→ Your task: Retype, word for word, the line holding "- lesion 1 (tumor, hilum" and each line after it down to the end of the data; pictures are not copied.

→ Record excerpts:
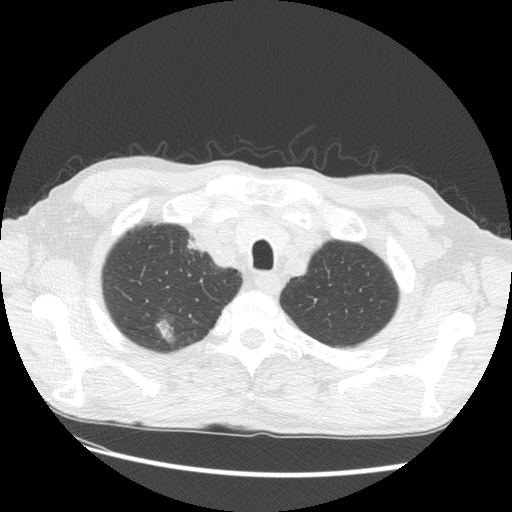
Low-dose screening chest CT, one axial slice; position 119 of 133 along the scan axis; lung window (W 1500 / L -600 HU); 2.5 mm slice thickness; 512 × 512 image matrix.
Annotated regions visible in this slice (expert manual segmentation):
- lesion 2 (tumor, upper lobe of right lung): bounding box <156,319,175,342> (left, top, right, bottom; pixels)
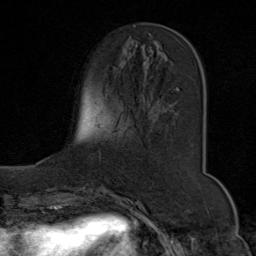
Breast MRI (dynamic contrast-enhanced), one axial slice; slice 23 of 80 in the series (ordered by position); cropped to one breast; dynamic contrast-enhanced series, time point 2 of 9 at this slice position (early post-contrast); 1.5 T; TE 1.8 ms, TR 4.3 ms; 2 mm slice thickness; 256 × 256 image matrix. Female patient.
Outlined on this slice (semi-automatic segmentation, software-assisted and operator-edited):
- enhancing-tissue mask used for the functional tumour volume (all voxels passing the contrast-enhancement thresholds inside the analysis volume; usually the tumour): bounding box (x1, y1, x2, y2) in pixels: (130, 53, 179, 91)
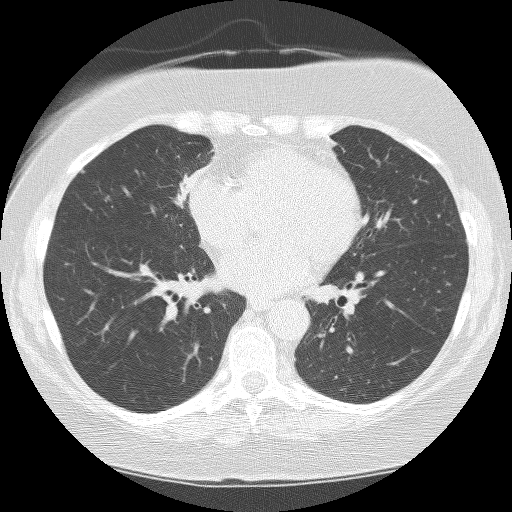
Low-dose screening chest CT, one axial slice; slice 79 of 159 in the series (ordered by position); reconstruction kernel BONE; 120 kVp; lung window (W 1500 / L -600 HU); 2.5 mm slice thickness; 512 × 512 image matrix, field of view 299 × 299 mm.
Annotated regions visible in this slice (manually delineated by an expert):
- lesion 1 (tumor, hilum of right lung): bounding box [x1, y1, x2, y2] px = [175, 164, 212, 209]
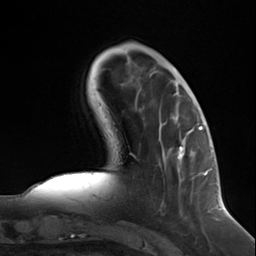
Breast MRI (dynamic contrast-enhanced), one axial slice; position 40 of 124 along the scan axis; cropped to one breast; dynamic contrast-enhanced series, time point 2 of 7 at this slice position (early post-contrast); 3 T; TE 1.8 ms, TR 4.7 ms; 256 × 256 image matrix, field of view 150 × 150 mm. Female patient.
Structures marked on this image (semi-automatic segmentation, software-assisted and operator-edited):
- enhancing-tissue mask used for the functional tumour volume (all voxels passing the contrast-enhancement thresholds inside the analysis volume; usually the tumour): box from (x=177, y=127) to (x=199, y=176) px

→ Exercise solution:
- lesion 1 (tumor, hilum of right lung): bounding box [x1, y1, x2, y2] px = [175, 164, 212, 209]
Breast MRI (dynamic contrast-enhanced), one axial slice; position 40 of 124 along the scan axis; cropped to one breast; dynamic contrast-enhanced series, time point 2 of 7 at this slice position (early post-contrast); 3 T; TE 1.8 ms, TR 4.7 ms; 256 × 256 image matrix, field of view 150 × 150 mm. Female patient.
Structures marked on this image (semi-automatic segmentation, software-assisted and operator-edited):
- enhancing-tissue mask used for the functional tumour volume (all voxels passing the contrast-enhancement thresholds inside the analysis volume; usually the tumour): box from (x=177, y=127) to (x=199, y=176) px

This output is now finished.